Malone v. Wade

148 Ark. 548 | Ark. | 1921

Hart, J.

(after stating the facts). It is earnestly insisted by counsel for the plaintiffs that the evidence is not legally sufficient to support the verdict, and in this contention we think counsel are correct. Under the terms of the lease contract, the rent was to be finally paid on the first of November of each year. This provision was for the benefit of the lessors and might be waived by them. According to the testimony of the defendant, they waited on him until some time after the first of the year to pay the rent and supply account. Wade had been unable to supply himself, and,.some time after the execution of the lease contract, he made an agreement with A. D. Malone to furnish him with merchandise and supplies with which to make a crop in 1919. Malone waited for Wade to pay him his account for supplies and the amount due as rent until the 5th day of February, 1920. Malone and Harris owned the land as tenants in common. Tenants in common hold by several and distinct titles, but by unity of possession. The reason is, that none knoweth his own severalty, and therefore they all occupy promiscuously. Firemen’s Insurance Co. v. Larey, 125 Ark. 93.

Therefore, under section 6890 of Crawford & Moses ’ Digest, Malone would be the landlord of Wade, and as such landlord would have a lien upon the crop raised upon the demised premises for the value of advances made by him to Wade to make a crop during the year 1919. Malone brought suit in the chancery court to foreclose his lien for the amount of his supply account and the rent due.

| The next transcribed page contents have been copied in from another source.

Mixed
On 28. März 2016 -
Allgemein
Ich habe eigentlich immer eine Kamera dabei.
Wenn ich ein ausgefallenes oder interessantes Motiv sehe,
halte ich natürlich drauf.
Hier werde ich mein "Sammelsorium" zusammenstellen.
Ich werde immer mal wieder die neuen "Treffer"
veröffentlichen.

A decree was rendered in his favor against Wade for the balance due of $840.88. Wade made no defense to the foreclosure suit and made no effort to finish paying his supply account or the balance of the rent due for the year 1919. Having a lien for the rent and supplies, Malone had a right to apply the proceeds first to the payment of the supply account, and this left a balance of over $800 on the rent. These facts are established by the undisputed evidence and constituted a breach of the lease contract which warranted the lessors in evicting the lessee from the premises. -

It is true Wade testified that Malone led him to believe that he would carry him over, and that Scroggin had promised to pay off his indebtedness to the plaintiffs. Wade knew, however, when notice to quit was served on him on the 6th day of February, 1920, that his lessors did not intend to wait on him any longer, and it devolved on him to make arrangements to pay his rent, or to forfeit his right to longer occupy the premises. Yet, after this time, he made no effort to get into communication with Scroggin, or to carry out his contract with the plaintiffs. He did not even make any defense to the foreclosure suit. Therefore, the undisputed facts, as disclosed by the record, warranted the plaintiffs in evicting him from the premises.

Complaint is also made by the plaintiffs as to the instruction given by the court on the measure of damages. We do not deem it necessary to set out this instruction. Suffice it to say that the instruction complained of follows the rule laid down in McElvaney v. Smith, 76 Ark. 468. In that case the court said:

“When a landlord unlawfully evicts a tenant from the premises, the tenant is entitled to recover as damages whatever loss results to him as a direct and natural consequence of the wrongful act of the landlord. If the rental value of the place from which he is evicted is greater than the price he agreed to pay, he may recover this excess and, in addition thereto, any other loss directly caused by the eviction, such as the expense of removal to another place.”

For the error in not directing a verdict for the plaintiffs, the judgment will be reversed and .the cause remanded for a new trial.